The Australian – Letters to the Editor – 25 July 2016

Grace Collier (“Super folly will cost Libs dearly”, 23/7) correctly identified some of the unfairness that the proposed caps on superannuation contributions and superannuation balances will cause for women. Similar issues will also apply to married couples where only one partner has superannuation or each has very unequal superannuation balances.

This may have arisen because only one partner worked or one had a better paying job, or because one partner made lump sum withdrawals to pay off a mortgage or to recontribute into the other partner’s fund to reduce administration fees.

Another possibility is that they have been planning for years to top up their superannuation when an investment property is sold.

There should be transitional provisions to allow couples (and others) who are seriously disadvantaged by the proposed, clearly retrospective, changes to rearrange their superannuation balances.

A more serious issue is the unworkability of the cap on tax-free balances. Not all assets in a fund earn at the same rate and some of the annual increase in a fund may be unrealised capital gain. For shares, that amount will vary daily. Who will decide which gains are taxable, especially if a person has more than one superannuation account? One thing is for sure, administration fees will rise.

A far simpler scheme would be to impose a tax on the actual earnings of the total superannuation holdings of each individual.

The relevant amounts can be easily calculated by the fund and forwarded to the contributor for inclusion in their annual income tax return if the tax-free limit is exceeded. A special concessional tax rate could be set for these excess superannuation earnings.

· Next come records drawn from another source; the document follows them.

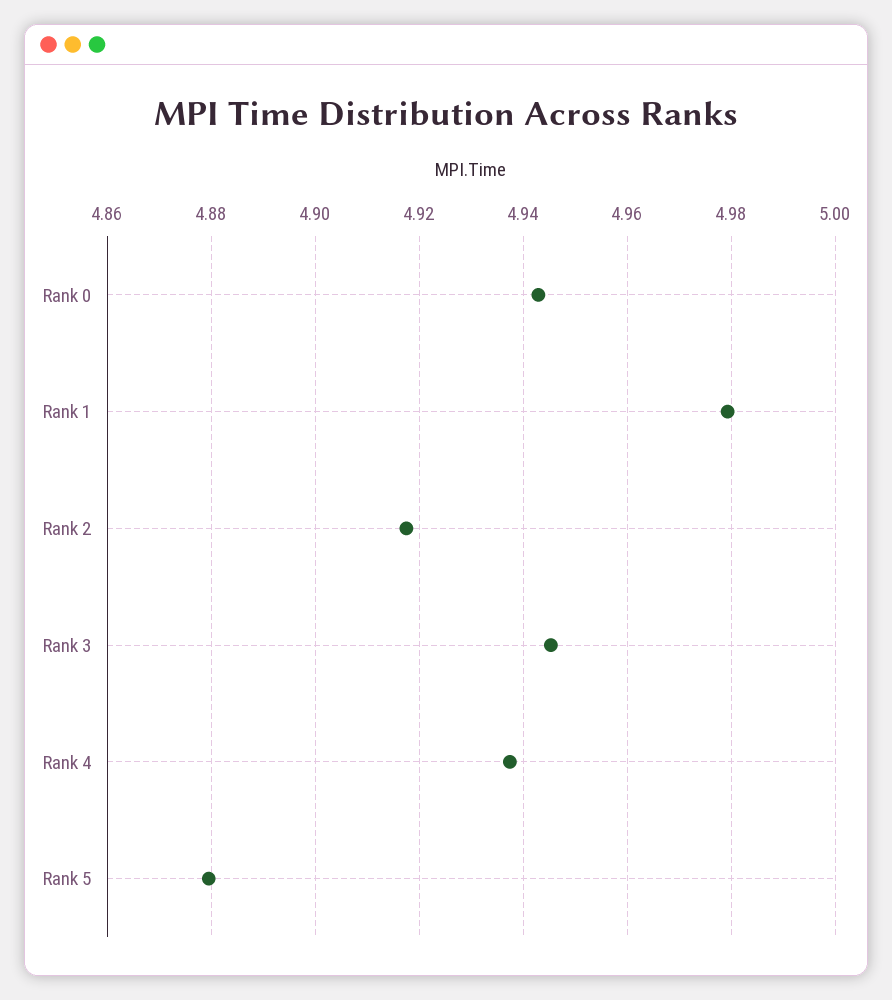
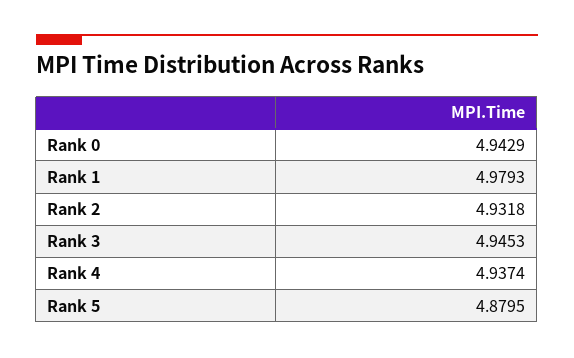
  {
    "Rank 0": 4.9429,
    "Rank 1": 4.9793,
-   "Rank 2": 4.918,
+   "Rank 2": 4.9318,
    "Rank 3": 4.9453,
    "Rank 4": 4.9374,
    "Rank 5": 4.8795
  }

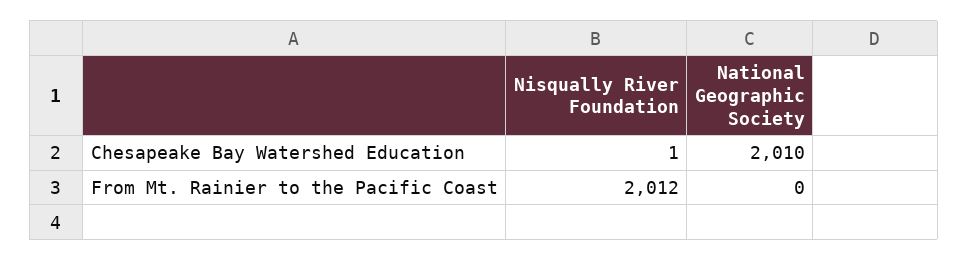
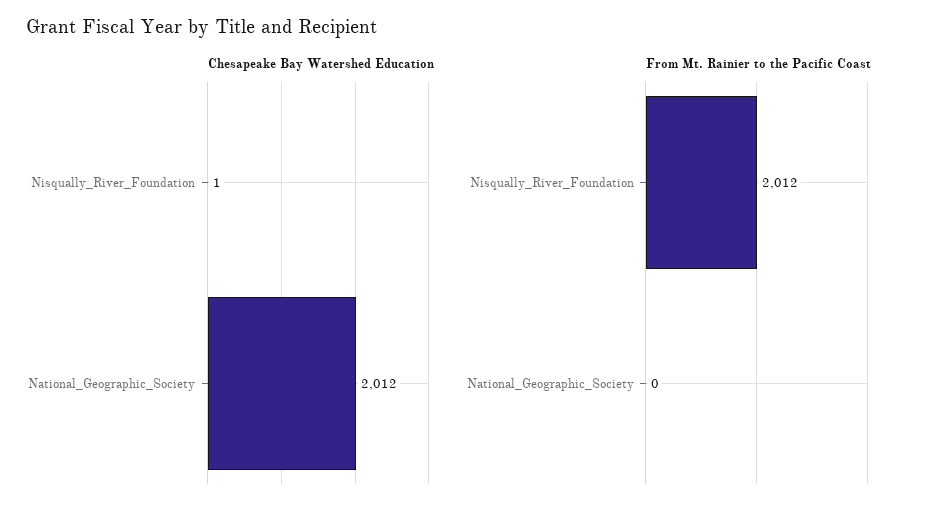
  {
    "Chesapeake Bay Watershed Education": {
      "Nisqually River Foundation": 1,
-     "National Geographic Society": 2010
+     "National Geographic Society": 2012
    },
    "From Mt. Rainier to the Pacific Coast": {
      "Nisqually River Foundation": 2012,
      "National Geographic Society": 0
    }
  }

Ian Wilson, Chapel Hill, Qld

Surely the superannuation debate is being approached from the wrong direction.

Let people contribute as much as they want (after all, it is an investment in various activities of the country’s economy) but apply a modest tax to what is withdrawn.

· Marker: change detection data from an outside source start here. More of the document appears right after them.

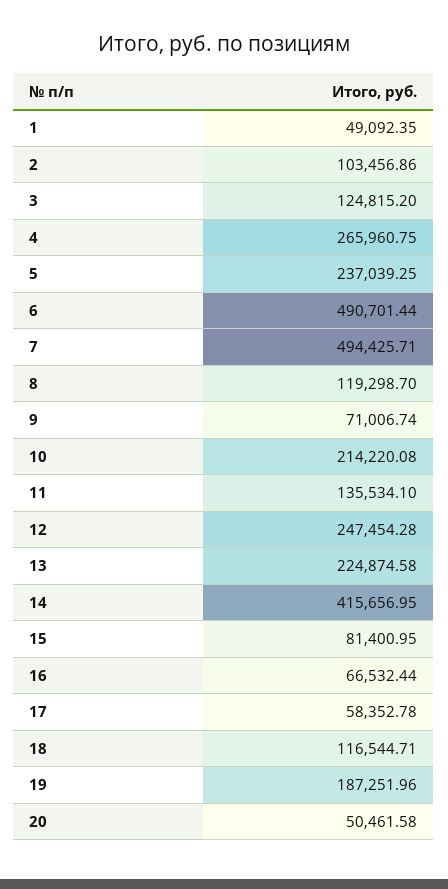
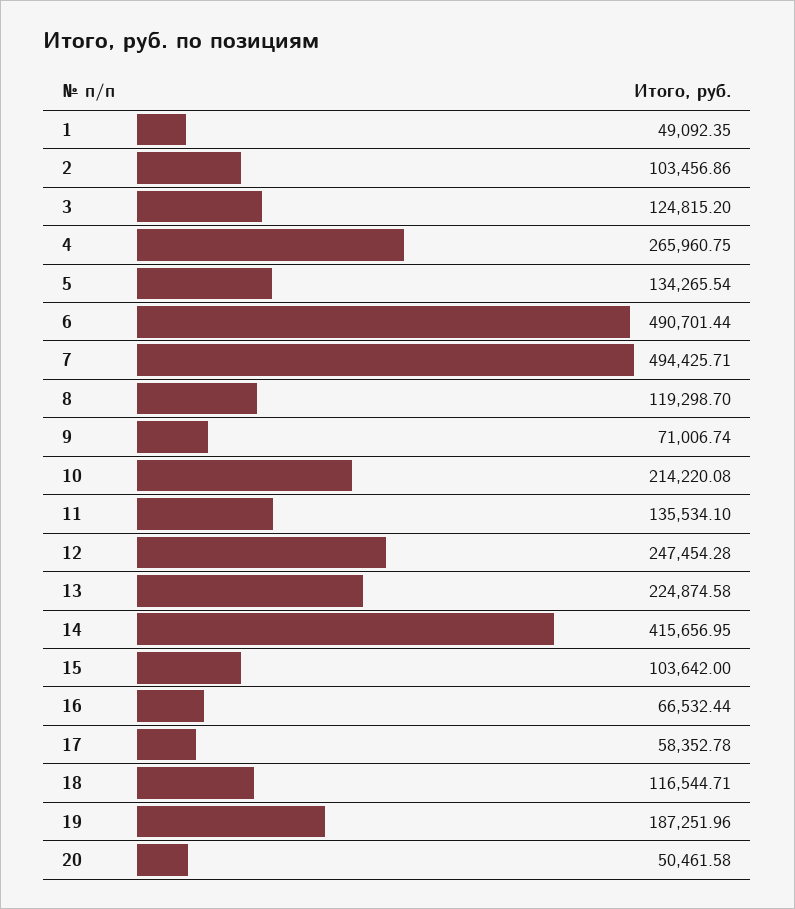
  {
    "1": 49092.35,
    "2": 103456.86,
    "3": 124815.2,
    "4": 265960.75,
-   "5": 237039.25,
+   "5": 134265.54,
    "6": 490701.44,
    "7": 494425.71,
    "8": 119298.7,
    "9": 71006.74,
    "10": 214220.08,
    "11": 135534.1,
    "12": 247454.28,
    "13": 224874.58,
    "14": 415656.95,
-   "15": 81400.95,
+   "15": 103642,
    "16": 66532.44,
    "17": 58352.78,
    "18": 116544.71,
    "19": 187251.96,
    "20": 50461.58
  }

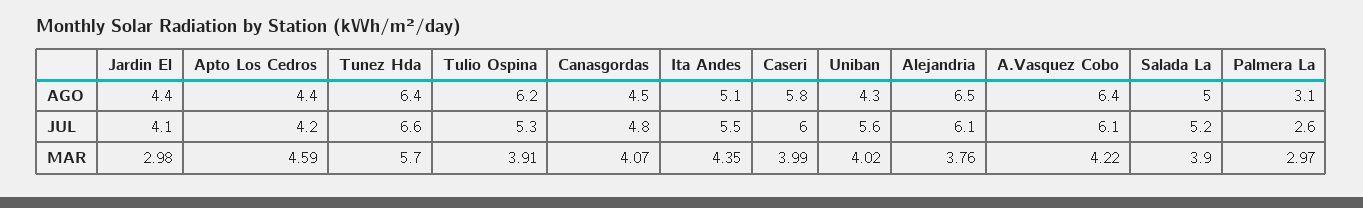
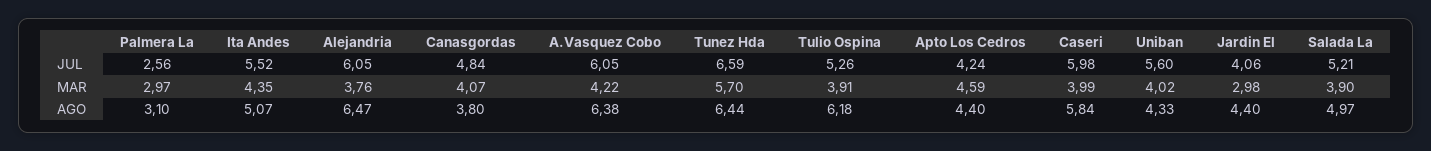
  {
    "Jardin El": {
      "AGO": 4.4,
      "JUL": 4.06,
      "MAR": 2.98
    },
    "Apto Los Cedros": {
      "AGO": 4.4,
      "JUL": 4.24,
      "MAR": 4.59
    },
    "Tunez Hda": {
      "AGO": 6.44,
      "JUL": 6.59,
      "MAR": 5.7
    },
    "Tulio Ospina": {
      "AGO": 6.18,
      "JUL": 5.26,
      "MAR": 3.91
    },
    "Canasgordas": {
-     "AGO": 4.5,
+     "AGO": 3.8,
      "JUL": 4.84,
      "MAR": 4.07
    },
    "Ita Andes": {
      "AGO": 5.07,
      "JUL": 5.52,
      "MAR": 4.35
    },
    "Caseri": {
      "AGO": 5.84,
      "JUL": 5.98,
      "MAR": 3.99
    },
    "Uniban": {
      "AGO": 4.33,
      "JUL": 5.6,
      "MAR": 4.02
    },
    "Alejandria": {
      "AGO": 6.47,
      "JUL": 6.05,
      "MAR": 3.76
    },
    "A.Vasquez Cobo": {
      "AGO": 6.38,
      "JUL": 6.05,
      "MAR": 4.22
    },
    "Salada La": {
      "AGO": 4.97,
      "JUL": 5.21,
      "MAR": 3.9
    },
    "Palmera La": {
      "AGO": 3.1,
      "JUL": 2.56,
      "MAR": 2.97
    }
  }

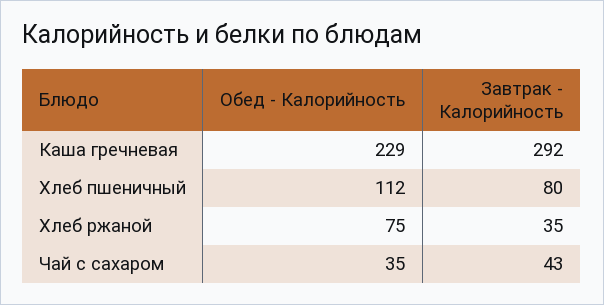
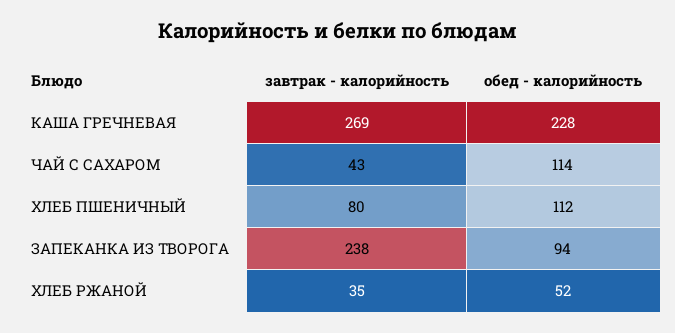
  {
    "Обед - Калорийность": {
-     "Каша гречневая": 229,
+     "Каша гречневая": 228,
      "Хлеб пшеничный": 112,
-     "Хлеб ржаной": 75,
+     "Хлеб ржаной": 52,
-     "Чай с сахаром": 35
+     "Чай с сахаром": 114,
+     "ЗАПЕКАНКА ИЗ ТВОРОГА": 94
    },
    "Завтрак - Калорийность": {
-     "Каша гречневая": 292,
+     "Каша гречневая": 269,
      "Хлеб пшеничный": 80,
      "Хлеб ржаной": 35,
-     "Чай с сахаром": 43
+     "Чай с сахаром": 43,
+     "ЗАПЕКАНКА ИЗ ТВОРОГА": 238
    }
  }

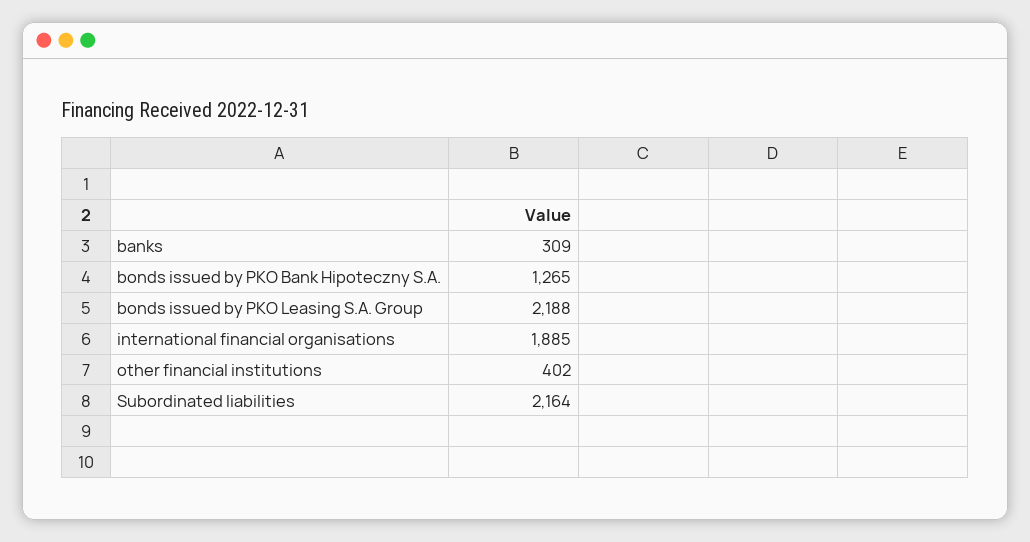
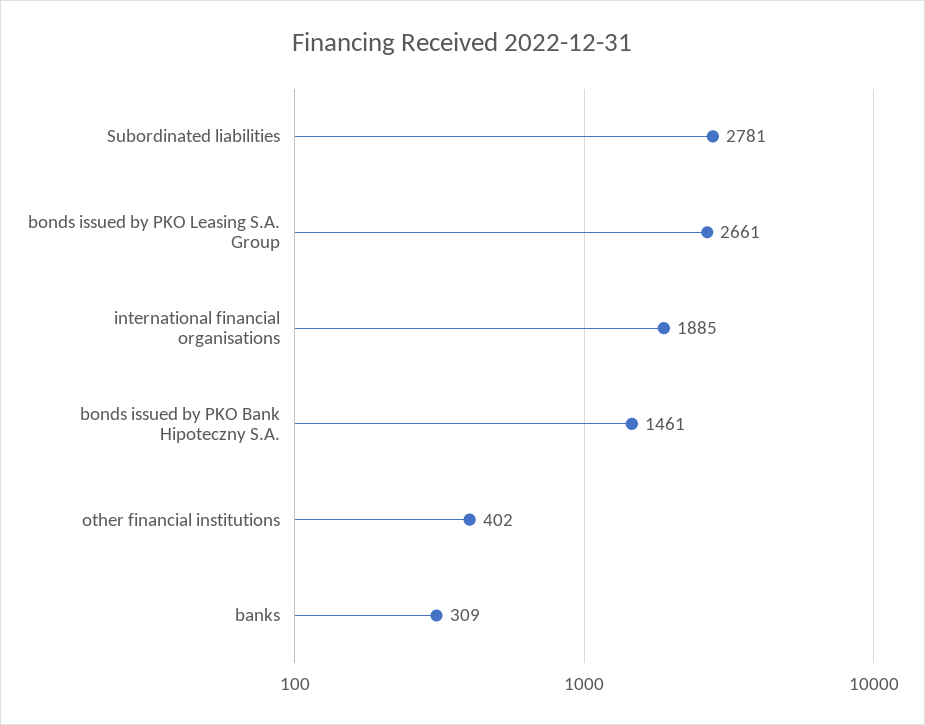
  {
    "banks": 309,
-   "bonds issued by PKO Bank Hipoteczny S.A.": 1265,
+   "bonds issued by PKO Bank Hipoteczny S.A.": 1461,
-   "bonds issued by PKO Leasing S.A. Group": 2188,
+   "bonds issued by PKO Leasing S.A. Group": 2661,
    "international financial organisations": 1885,
    "other financial institutions": 402,
-   "Subordinated liabilities": 2164
+   "Subordinated liabilities": 2781
  }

At a time of good government revenues, John Howard and Peter Costello were over generous when tax was removed completely from the amount withdrawn from a fund on the basis that it had already been taxed, albeit at 15 per cent. Let’s say that the first $100,000 drawn down is tax-free, the majority would not be affected.

Then a tax of say 10 per cent could be applied to amounts between $100,001 and $300,000, and 20 per cent tax above that.

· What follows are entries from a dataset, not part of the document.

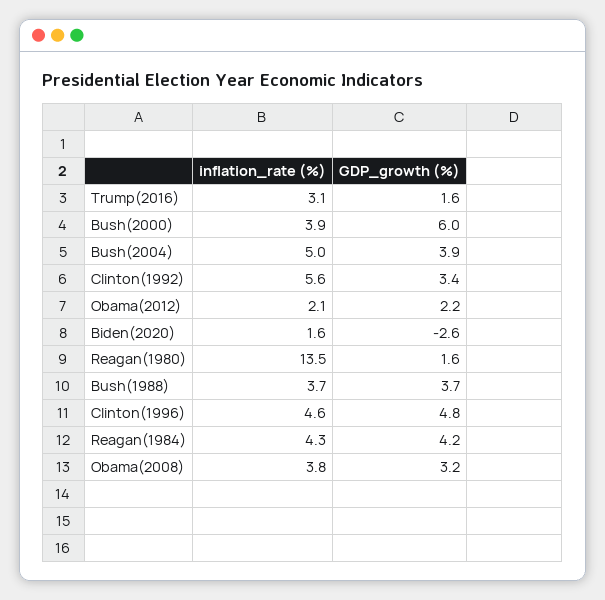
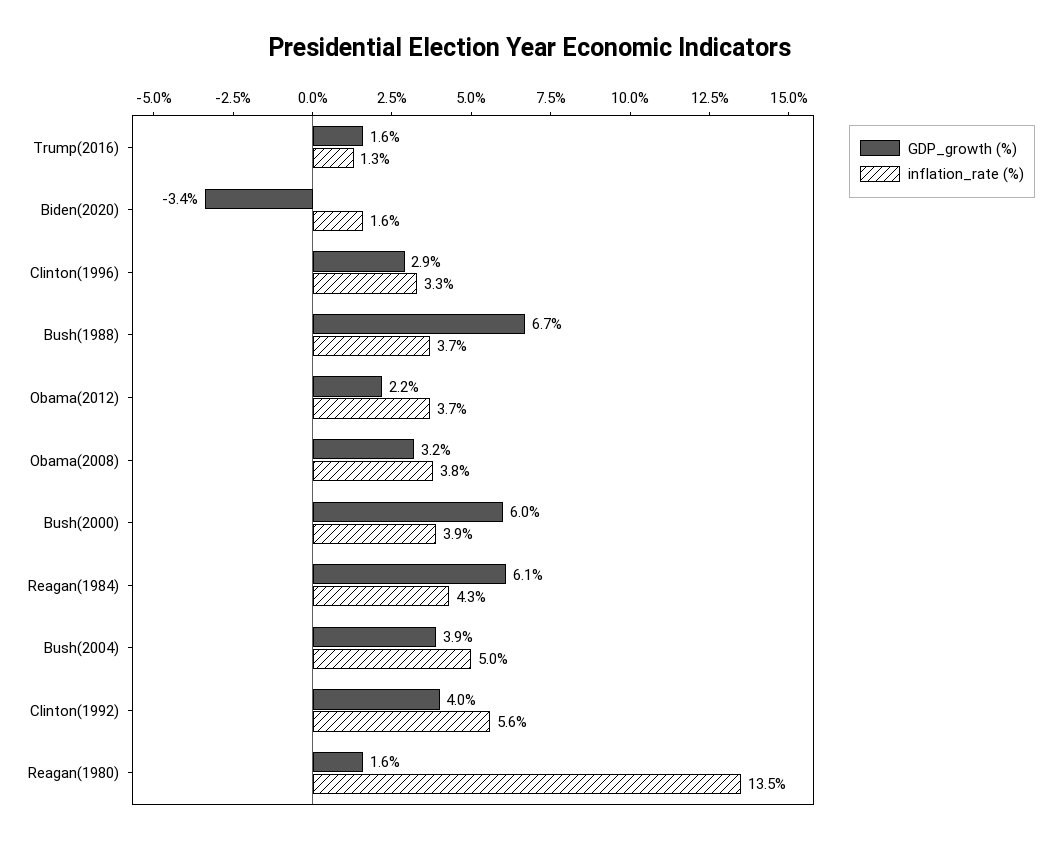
  {
    "inflation_rate (%)": {
-     "Trump(2016)": 3.1,
+     "Trump(2016)": 1.3,
      "Bush(2000)": 3.9,
      "Bush(2004)": 5,
      "Clinton(1992)": 5.6,
-     "Obama(2012)": 2.1,
+     "Obama(2012)": 3.7,
      "Biden(2020)": 1.6,
      "Reagan(1980)": 13.5,
      "Bush(1988)": 3.7,
-     "Clinton(1996)": 4.6,
+     "Clinton(1996)": 3.3,
      "Reagan(1984)": 4.3,
      "Obama(2008)": 3.8
    },
    "GDP_growth (%)": {
      "Trump(2016)": 1.6,
      "Bush(2000)": 6,
      "Bush(2004)": 3.9,
-     "Clinton(1992)": 3.4,
+     "Clinton(1992)": 4,
      "Obama(2012)": 2.2,
-     "Biden(2020)": -2.6,
+     "Biden(2020)": -3.4,
      "Reagan(1980)": 1.6,
-     "Bush(1988)": 3.7,
+     "Bush(1988)": 6.7,
-     "Clinton(1996)": 4.8,
+     "Clinton(1996)": 2.9,
-     "Reagan(1984)": 4.2,
+     "Reagan(1984)": 6.1,
      "Obama(2008)": 3.2
    }
  }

Applied to all superannuation pensions, whether from defined benefit schemes or others, this would be a much fairer process, particularly in relation to the extravagant pensions awarded to retired parliamentarians.

Douglas Moore, Moonbah, NSW

 

In your editorial (“Super solutions must be Prime Minister’s priority”, 22/7) you correctly highlight Janet Albrechtsen’s critique of the government’s failure to grandfather superannuation arrangements to budget night.

Unfortunately, a serious defect in Scott Morrison’s Treasury-concocted Robin Hood superannuation changes — taking from the wealthy to give to the poor — is that these taxed savings of the wealthy will gradually dwindle with time and their wealth will be redirected into other tax minimisation arrangements, while the cost of entitlements handed out to low-income earners will rapidly escalate, as all government entitlement programs have in the past, leading to greater budget deficits — such are the unintended consequences of little- though-out grandiose government plans seeking an appearance of fairness while attempting to raise more revenue.

Mort Schwartzbord, Caulfield, Vic

 

Grace Collier’s elegantly written article clearly spells out how the heavy-handed nature of the Coalition’s proposed changes to superannuation will particularly deny middle aged women the ability to amass sufficient savings in superannuation to provide a reasonable retirement income.

In mathematical terms the Coalition has over-specified their model of change with too many constraints, such that few will be able to achieve the objective of a tax-free limit of $1.6 million in superannuation savings.

Grace is right; keep a tax free limit but “let people reach that cap in whatever way they can”.

Thomas Hogg, East Melbourne, Vic

 

Until I read Grace Collier (“Super folly will cost Libs dearly”, 23/7), I didn’t understand how bad are the Turnbull-Morrison super changes.

Christopher Game, Alphington, Vic

 

Come, come Grace Collier, self-reliance and personal responsibility are such old-fashioned virtues.

E. J. Ash, Boreen Point, Qld

 

So, Scott Morrison is still our federal Treasurer and Mathias Cormann remains as Finance Minister. These two mugs should get together and form a Lotto syndicate, they must be the luckiest blokes in Australia.